WIMBERLEY, Texas (KXAN) — You may not have heard of it, and you sure don’t want to have it. Fibromyalgia: chronic severe pain all over your body, fatigue and often times depression to go along with it. Six and a half million Americans suffer from it, 80% of them women. It is difficult to diagnose and tricky to treat, but now thanks to research and experience doctors are learning how to spot and manage it.
Symptoms hit Kim Murphy eight years ago. She recalls, “I remember getting out of bed and I went down as soon as my feet hit, and I didn’t understand why.” She was mystified and doctors were stumped. She was hospitalized twice. The problem is you can only diagnose it by eliminating all the other options. Dr. Brannon Frank, medical director at Austin Pain Associates, explains, “There’s no physical findings, no lab test. There’s nothing physically I can see on a patient, or find in my physical exam to say ‘oh there’s the diagnosis for fibromyalgia’. And some people aren’t trained to find this.”
For years many doctors thought it was psychosomatic, but now they are realizing it is a very real physical disorder. According to Dr. Frank, “For awhile they thought it was in the patient’s head, it was all psychological, but we’re realizing it’s a true problem patients can have and they do experience pain over their whole body.”
Kim Murphy is a glass working artist in Wimberley, but as things worsened her work was becoming impossible. Life was becoming impossible. “When the symptoms started getting worse I wasn’t able to go to anything, go anywhere.
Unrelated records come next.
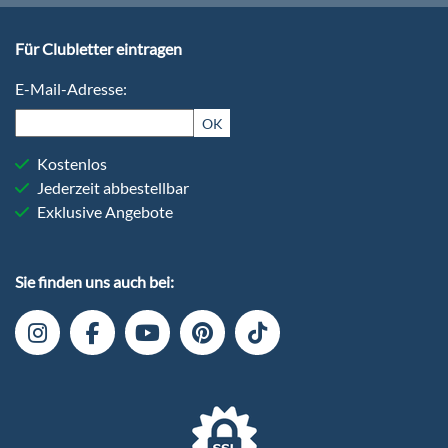
Für Clubletter eintragen
E-Mail-Adresse:
OK
Kostenlos
Jederzeit abbestellbar
Exklusive Angebote
Sie finden uns auch bei:
+49
6103-
5969-
32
I couldn’t work, and the quality of life, there wasn’t any. I thought ‘Is this it’?”
After years of research they now know fibromyalgia is a neurological disorder, where the spinal cord amplifies pain signals to the brain. That magnified pain can bring on depression, and depression only makes it worse. Dr. Frank says, “If you don’t help a patient with their emotions their emotions can exacerbate their pain and the pain makes their emotions worse, and this becomes a vicious cycle.”
Austin Pain Associates tried a multi-dimensional approach with Kim now favored by many. The process included medication for the pain, an intravenous infusion to tamper down the spinal cord signals, a change in diet, behavioral and physical therapy and techniques to relieve stress. Kim is now back at work, soothed by gentle music and her yoga, her path forward as clear as glass. She says, “I was feeling pretty hopeless, so this gave me hope back, it gave me my life back. I’m able to manage it instead of it managing me. I’m living with fibromyalgia, it’s not getting me and that’s a huge difference.”
Taking a closer look at the mysteries of fibromyalgia, it is marked by chronic, widespread pain all over the body. Symptoms include the tingling of the skin, prolonged muscle spasms, weakness in the limbs, pain in the joints, bowel disturbances, fatigue and difficulty sleeping. All that can be accompanied by depression and anxiety. You cannot cure it, but it can be managed.